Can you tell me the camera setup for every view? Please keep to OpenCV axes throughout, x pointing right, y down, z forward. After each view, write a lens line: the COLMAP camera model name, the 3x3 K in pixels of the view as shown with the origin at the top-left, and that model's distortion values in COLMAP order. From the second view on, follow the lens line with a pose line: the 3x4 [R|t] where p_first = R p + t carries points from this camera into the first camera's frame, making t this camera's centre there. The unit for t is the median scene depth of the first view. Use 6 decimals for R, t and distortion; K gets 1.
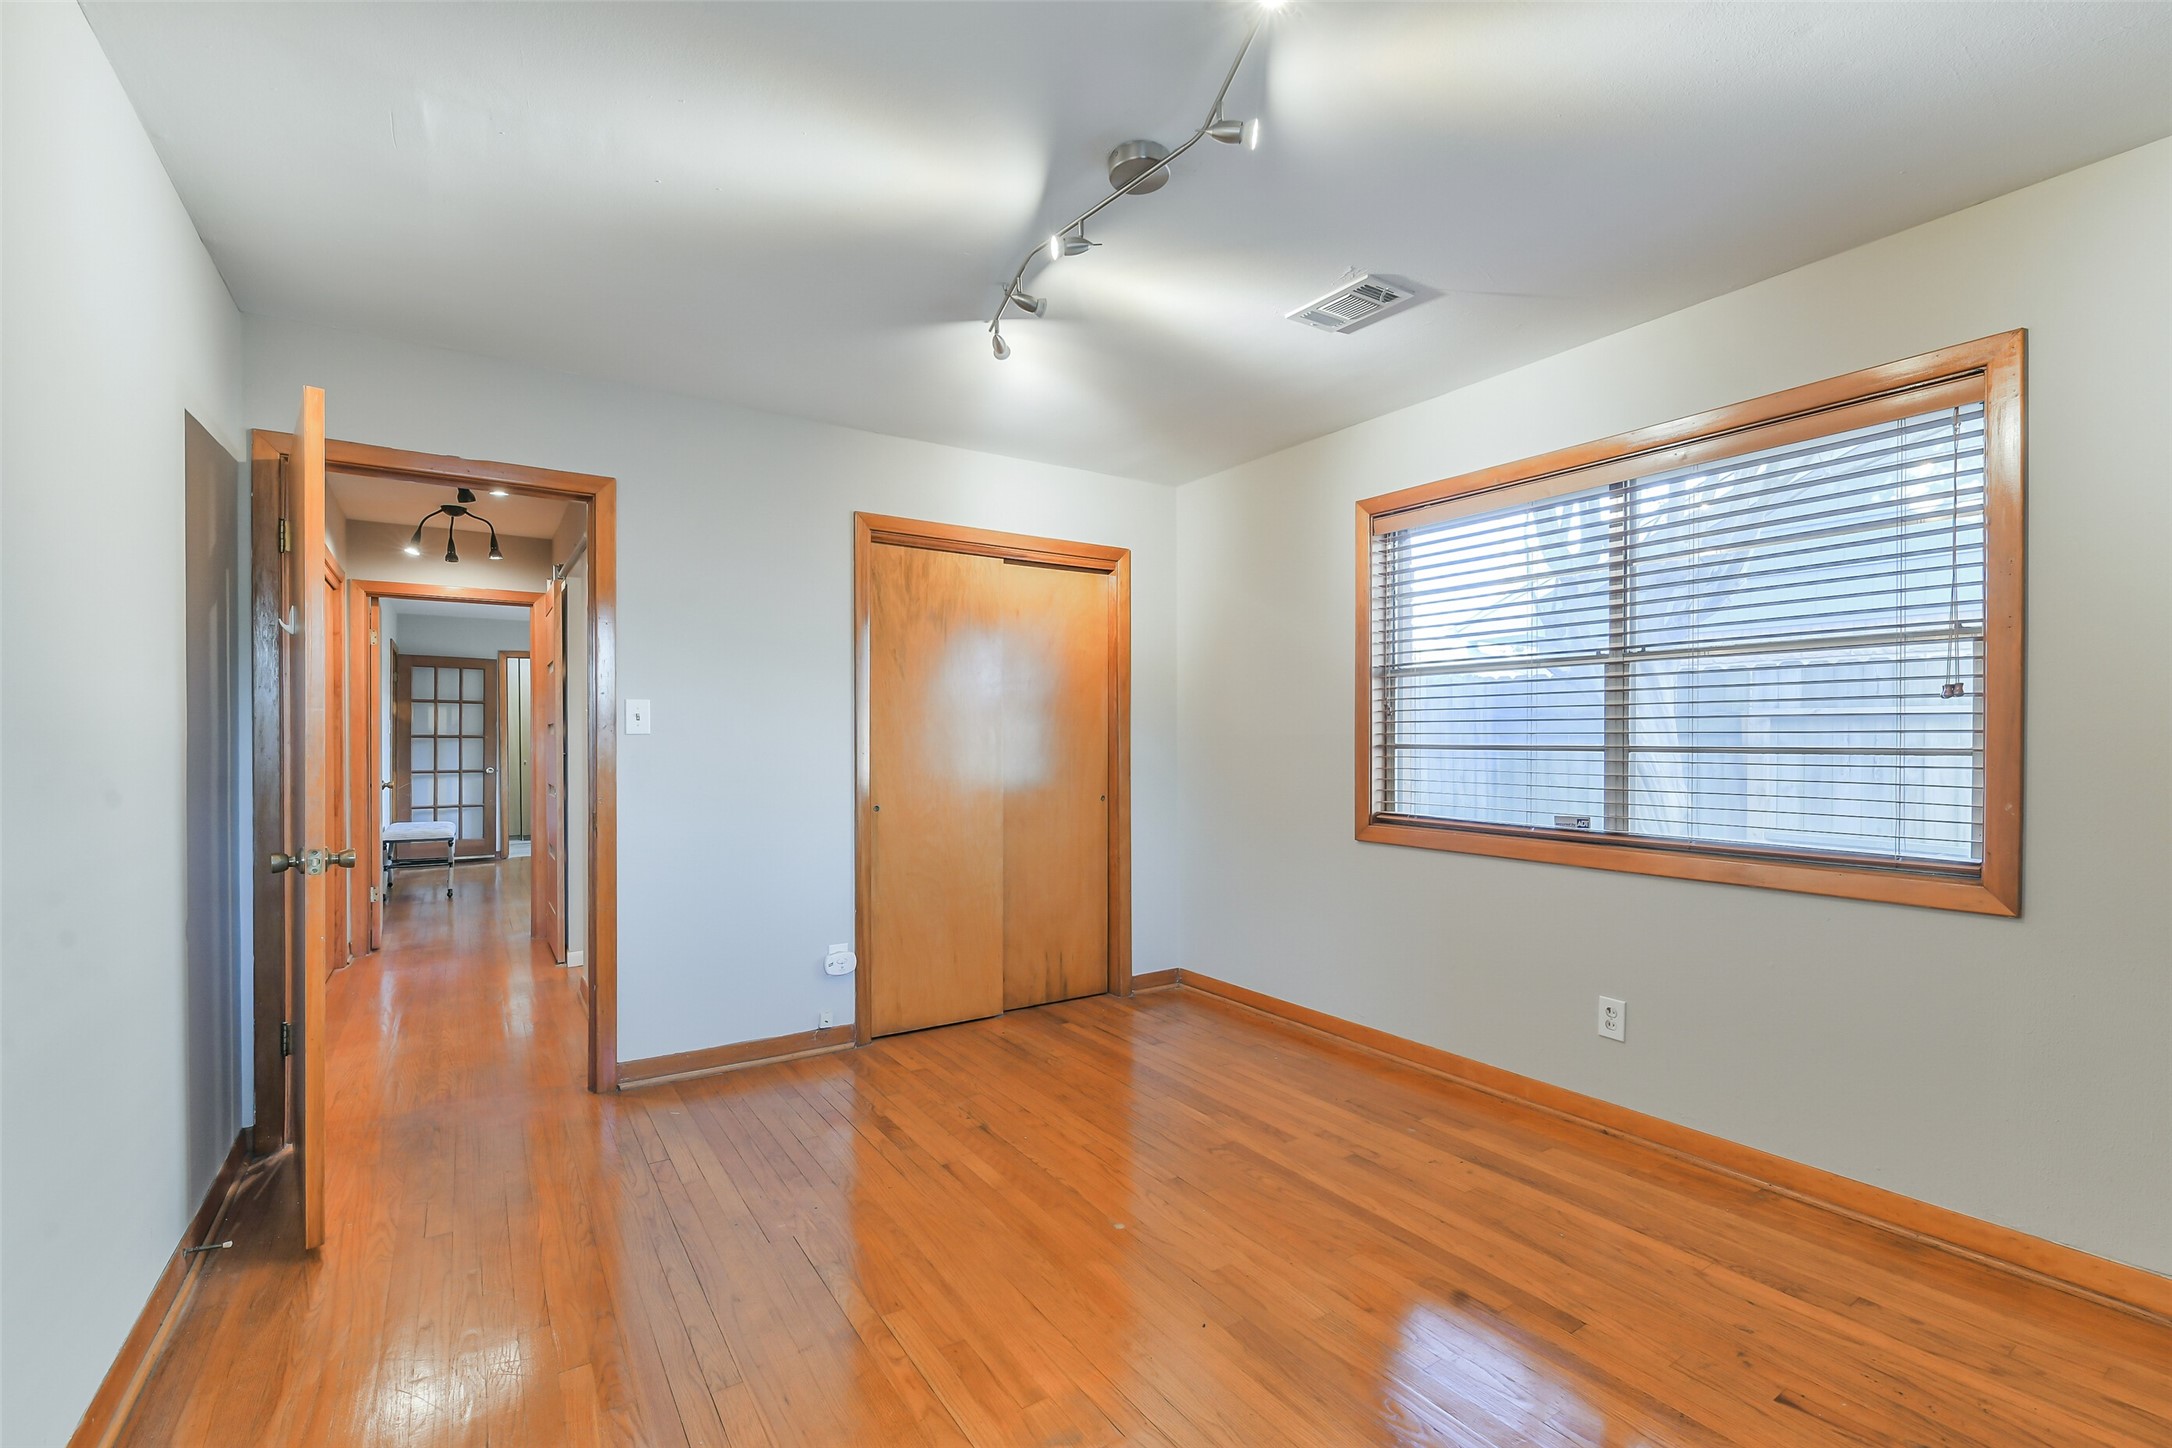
lens RADIAL K [[947.0, 0, 1084.1], [0, 947.0, 738.6], [0, 0, 1]] dist [-0.005293, -0.000040]
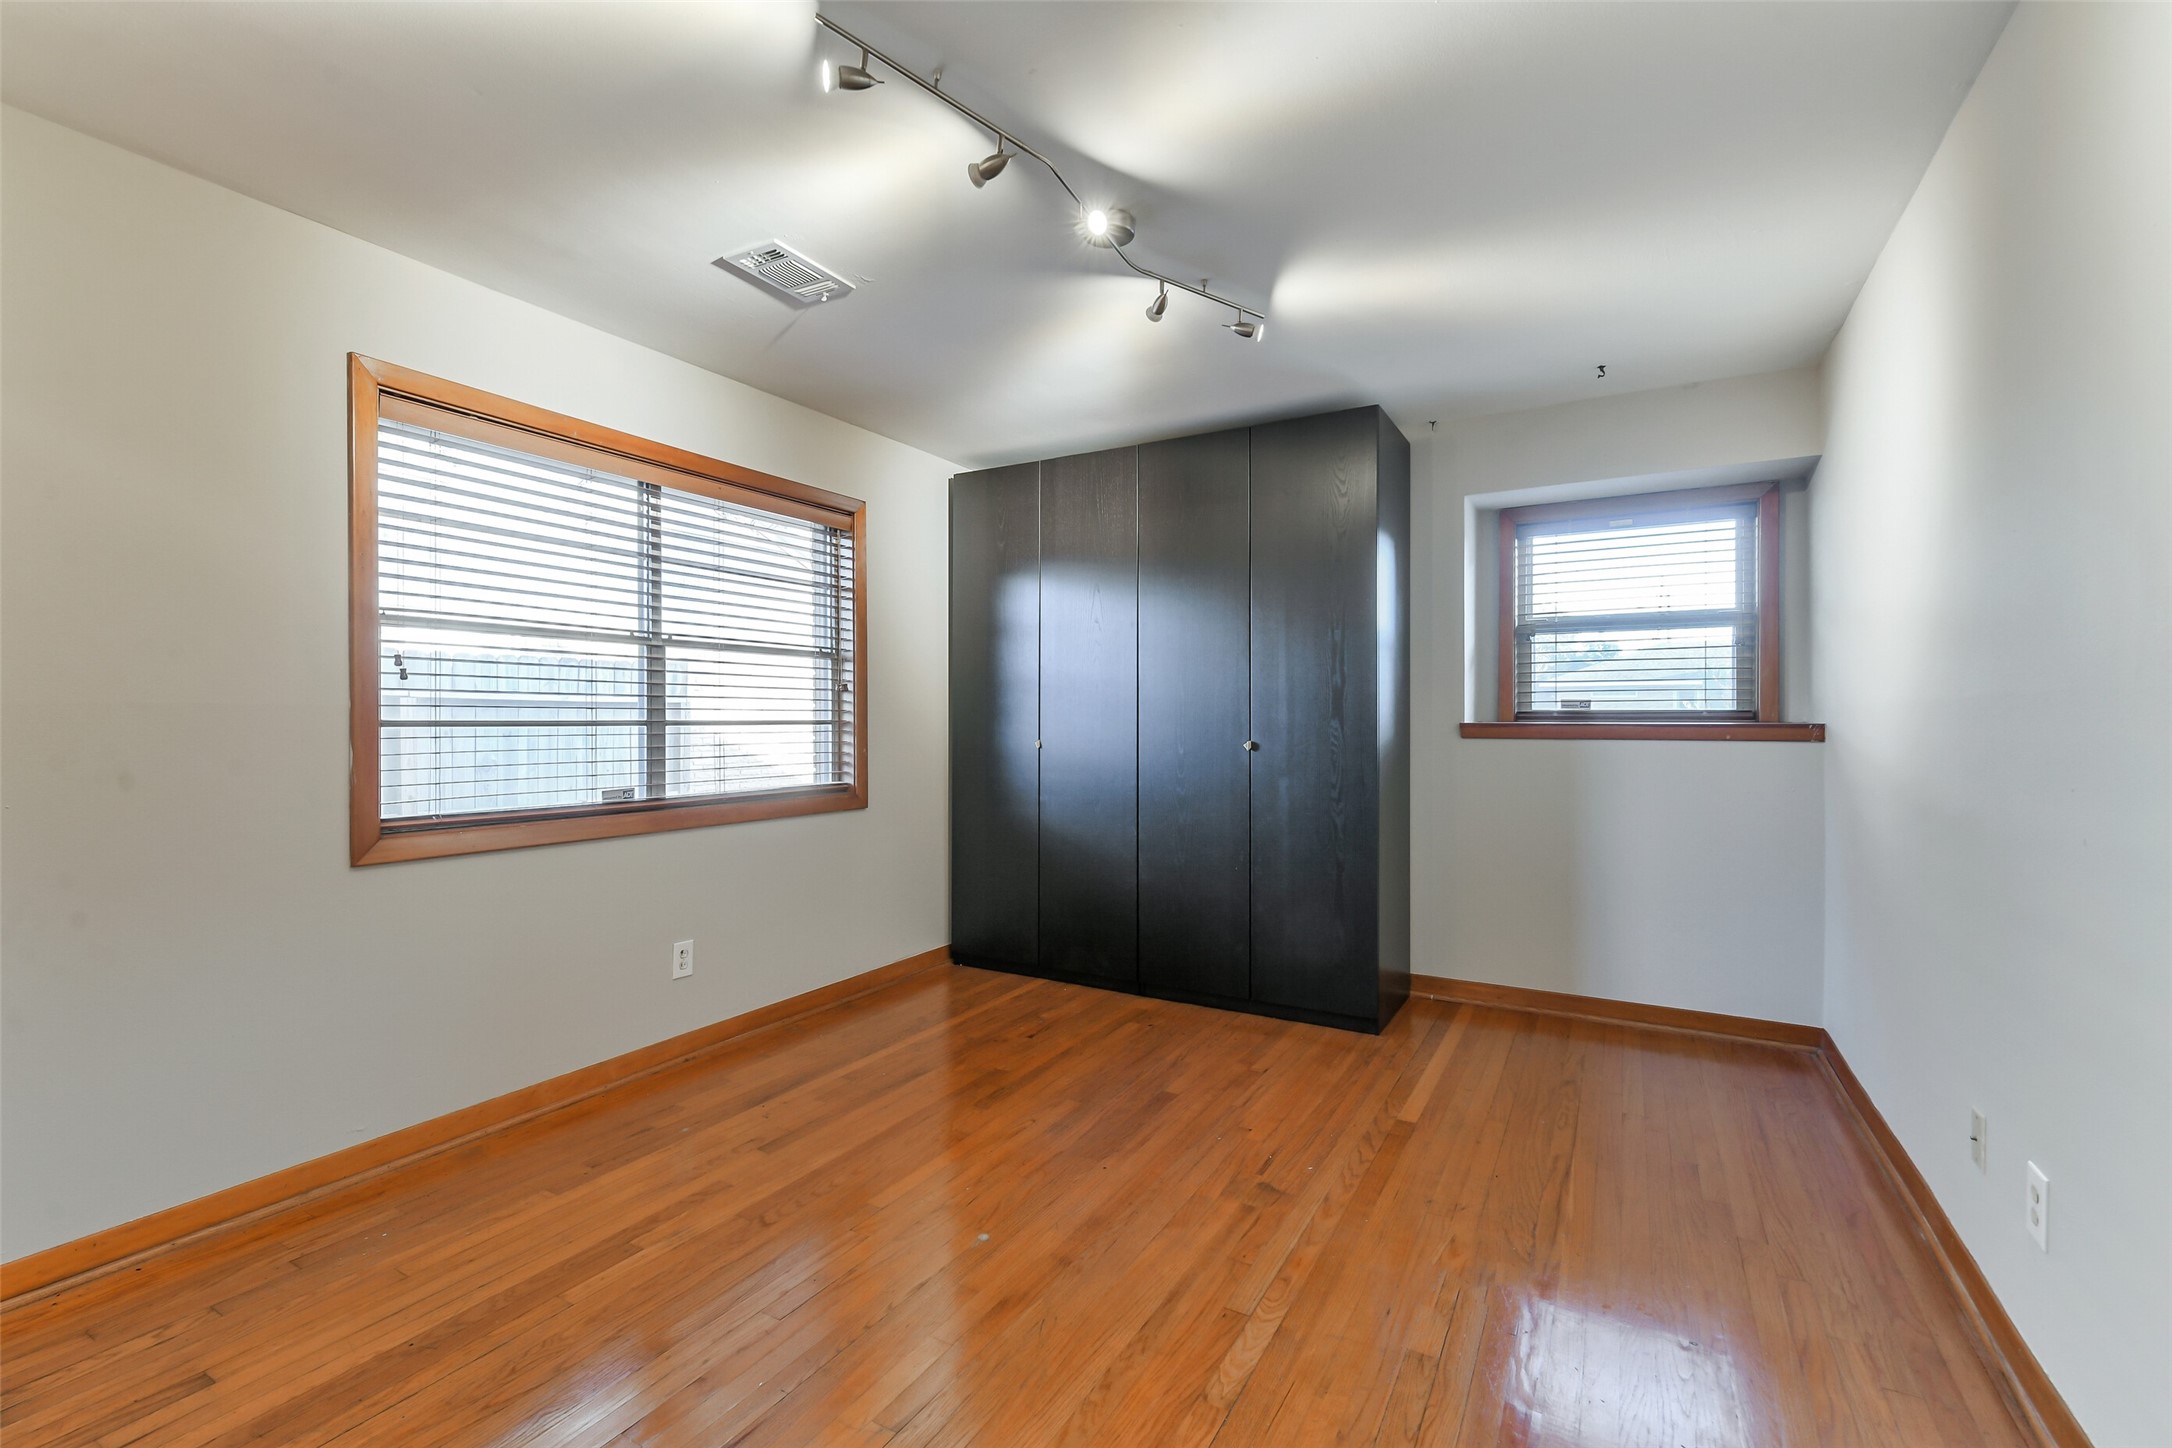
lens RADIAL K [[947.0, 0, 1082.7], [0, 947.0, 718.8], [0, 0, 1]] dist [-0.005293, -0.000040]
pose [[-0.459894, -0.004605, 0.887962, -0.647423], [-0.004058, 0.999987, 0.003085, 0.000301], [-0.887964, -0.002185, -0.459907, 1.045673]]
★ ★ ★ ★
Please give these lines again, swapping "pointing" for "facing" and changing nothing else. Leave the pictures out of your answer.

Can you tell me the camera setup for every view? Please keep to OpenCV axes throughout, x facing right, y down, z forward. After each view, write a lens line: the COLMAP camera model name, the 3x3 K in pixels of the view as shown with the origin at the top-left, and that model's distortion values in COLMAP order. From the second view on, follow the lens line with a pose line: the 3x4 [R|t] where p_first = R p + t carries points from this camera into the first camera's frame, making t this camera's centre there. The unit for t is the median scene depth of the first view. Use 6 decimals for R, t and distortion; K gets 1.
lens RADIAL K [[947.0, 0, 1084.1], [0, 947.0, 738.6], [0, 0, 1]] dist [-0.005293, -0.000040]
lens RADIAL K [[947.0, 0, 1082.7], [0, 947.0, 718.8], [0, 0, 1]] dist [-0.005293, -0.000040]
pose [[-0.459894, -0.004605, 0.887962, -0.647423], [-0.004058, 0.999987, 0.003085, 0.000301], [-0.887964, -0.002185, -0.459907, 1.045673]]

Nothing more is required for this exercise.